(Entries shown Opens)
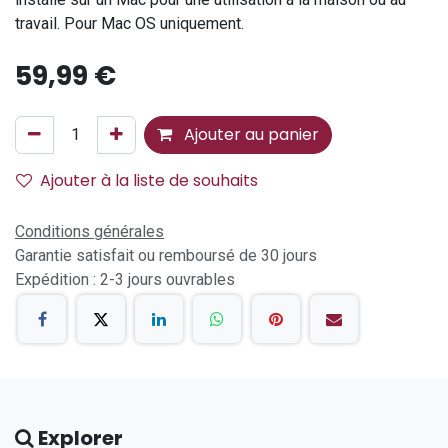
travail. Pour Mac OS uniquement.
59,99
€
Ajouter au panier
Ajouter à la liste de souhaits
Conditions générales
Garantie satisfait ou remboursé de 30 jours
Expédition : 2-3 jours ouvrables
Explorer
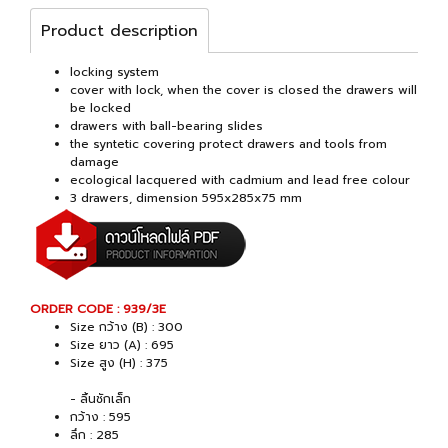
Product description
locking system
cover with lock, when the cover is closed the drawers will
be locked
drawers with ball-bearing slides
the syntetic covering protect drawers and tools from
damage
ecological lacquered with cadmium and lead free colour
3 drawers, dimension 595x285x75 mm
ORDER CODE : 939/3E
Size กว้าง (B) : 300
Size ยาว (A) : 695
Size สูง (H) : 375
- ลิ้นชักเล็ก
กว้าง : 595
ลึก : 285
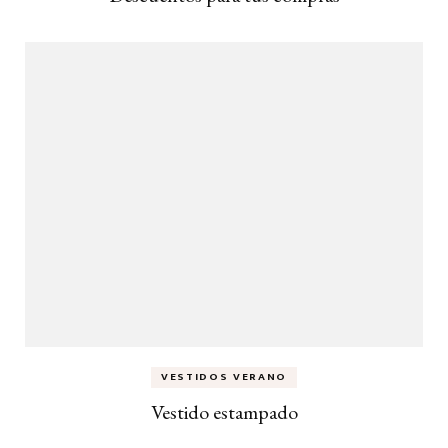
VESTIDOS VERANO
Vestido estampado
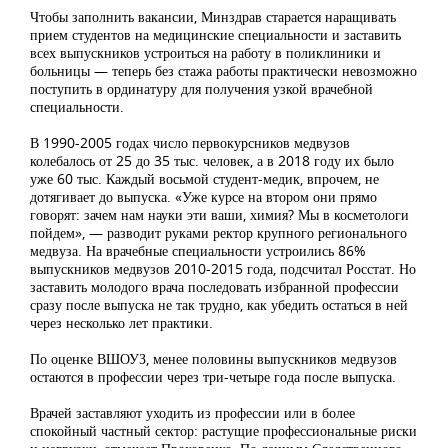
Чтобы заполнить вакансии, Минздрав старается наращивать
прием студентов на медицинские специальности и заставить
всех выпускников устроиться на работу в поликлиники и
больницы — теперь без стажа работы практически невозможно
поступить в ординатуру для получения узкой врачебной
специальности.
В 1990-2005 годах число первокурсников медвузов
колебалось от 25 до 35 тыс. человек, а в 2018 году их было
уже 60 тыс. Каждый восьмой студент-медик, впрочем, не
дотягивает до выпуска. «Уже курсе на втором они прямо
говорят: зачем нам науки эти ваши, химия? Мы в косметологи
пойдем», — разводит руками ректор крупного регионального
медвуза. На врачебные специальности устроились 86%
выпускников медвузов 2010-2015 года, подсчитал Росстат. Но
заставить молодого врача последовать избранной профессии
сразу после выпуска не так трудно, как убедить остаться в ней
через несколько лет практики.
По оценке ВШОУЗ, менее половины выпускников медвузов
остаются в профессии через три-четыре года после выпуска.
Врачей заставляют уходить из профессии или в более
спокойный частный сектор: растущие профессиональные риски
(Entries shown Closes)
The line containing "drawers with ball-bearing slides" marks the end; please output exactly the lines of the listing above from its first line through that line, without pictures.

Your solution >>
travail. Pour Mac OS uniquement.
59,99
€
Ajouter au panier
Ajouter à la liste de souhaits
Conditions générales
Garantie satisfait ou remboursé de 30 jours
Expédition : 2-3 jours ouvrables
Explorer
Product description
locking system
cover with lock, when the cover is closed the drawers will
be locked
drawers with ball-bearing slides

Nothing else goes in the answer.